In order to fill the gap a completely new Medicinal chemistry repository was built in order to capture biological activities including in vitro efficacy, in vivo animal models, metabolism and transport, pharmacokinetics and toxicology experiments from Journals and Patents : Reaxys Medicinal Chemistry. Advantages of using Reaxys Medicinal Chemistry in the drug discovery process will be demonstrated through the following data driven approaches: in silico screening, Model building, Phenotypic screening, Off Target profiling and Selectivity profiling, Metabolism and PK data profiling.


BIOVIA Workshop

TUESDAY, September 9 | 16:30-18:30

Presenter: Tien Luu

Part 1 - Non-Bond Analysis: Understanding Interactions for Structure-Based Drug Design

The perception, rationalization and optimization of non-bonded interactions is one of the fundamental challenges in rational drug design. Advancing theory and new experimental evidence for molecular interactions beyond classical hydrogen bonds and hydrophobic effects have necessitated a more sophisticated and comprehensive analysis of the interactions involved in shaping and stabilizing protein conformations, protein-protein, and protein-small molecule interactions. Discovery Studio has fully re-engineered and expanded the perception of non-bond interactions, including favorable, unfavorable and unsatisfied interactions. Here we present new client visualization tools available to medicinal and computational chemists to quickly and easily capture and render non-bond interactions and server components to rapidly calculate non-bond interactions for post-processing, enrichment of screening results and interaction fingerprint analysis.
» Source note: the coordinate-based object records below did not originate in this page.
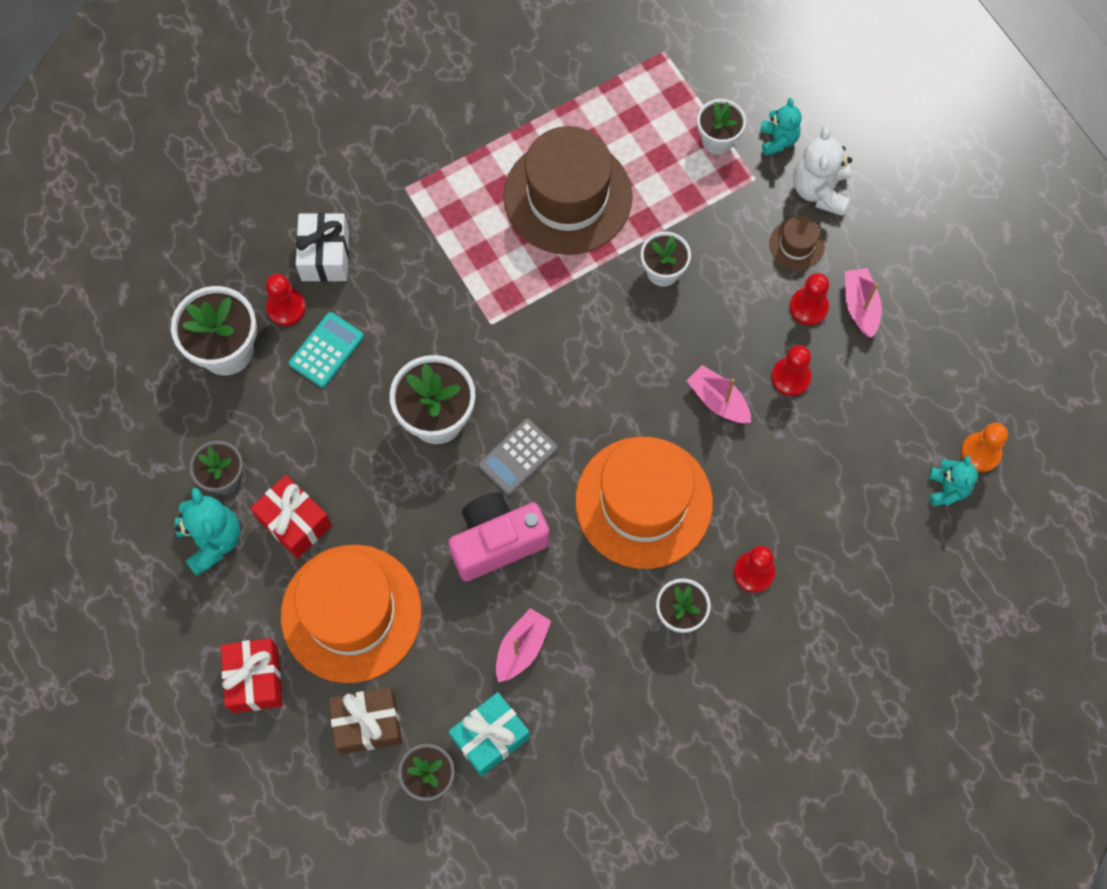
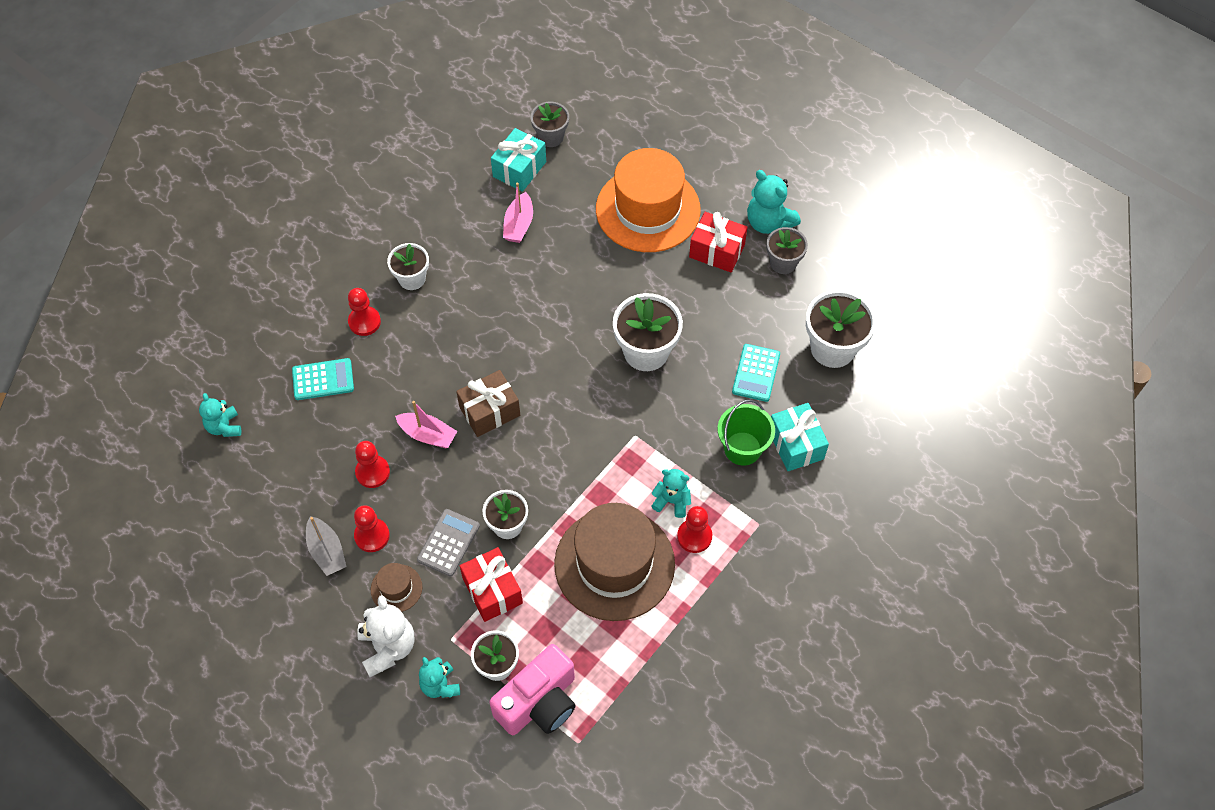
camera: 160 degrees right, 10 degrees down
(255, 679) = (693, 154): red gift -> red gift (492, 591)
(286, 308) = (804, 394): red pawn -> red pawn (694, 536)
(325, 256) = (795, 445): white gift -> turquoise gift
(368, 724) = (605, 152): brown gift -> brown gift (489, 411)
(383, 270) = (742, 448): none -> green bucket
(483, 240) = (672, 501): none -> turquoise teddy bear
(497, 542) = (564, 283): pink camera -> pink camera (539, 702)
(518, 457) = (572, 344): grey calculator -> grey calculator (448, 543)
(643, 502) = (463, 343): orange hat -> none
(821, 511) = (323, 379): none -> turquoise calculator
(860, 306) = (327, 551): pink boat -> grey boat
(980, 452) = (201, 463): orange pawn -> none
Part 2 - QSAR Workbench:  A Web Application to Capture and Deliver Robust Statistical Models

Here, we will present the QSAR Workbench, a comprehensive statistical modelling web application, that can rapidly help guide QSAR experts through all key stages of model development.  Based on Pipeline Pilot chemistry and data modelling collections, it provides functionality to handle data sets, calculate descriptors, learn from an exhaustive number of statistical models and validate them.  Furthermore, as a Pipeline Pilot protocol-based application, it is easy for experts to introduce new statistical methods and descriptors and to try new combinations of existing methods, which enables for much more rapid exploration of the statistical model space.  Successfully validated predictive models can be published as a web service and integrated with various desktop tools, enabling project teams to usefully exploit series- or project-specific within their existing medicinal chemistry applications.

 

Chemical Computing Group Workshop

TUESDAY, September 9 | 16:30-18:30

Designing Inhibitors with MOE Structure-Based Drug Design Tools
The course covers the application of in silico structure based drug design (SBDD) tools for the rational design of Tarceva-based EGFR kinase inhibitors. Starting with raw PDB protein-ligand 3D structures, all the steps required to initiate and advance a SBDD study are covered: preparing PDB structures for modeling, binding pocket visualization, protein-ligand contact analysis and the use of SAR for in situ modeling (modifying and optimizing ligands in the binding pocket) to design new compounds. Advanced topics such as pharmacophore query generation, protein-ligand docking, protein alignments for binding site comparison and in situ combinatorial synthesis will also be covered.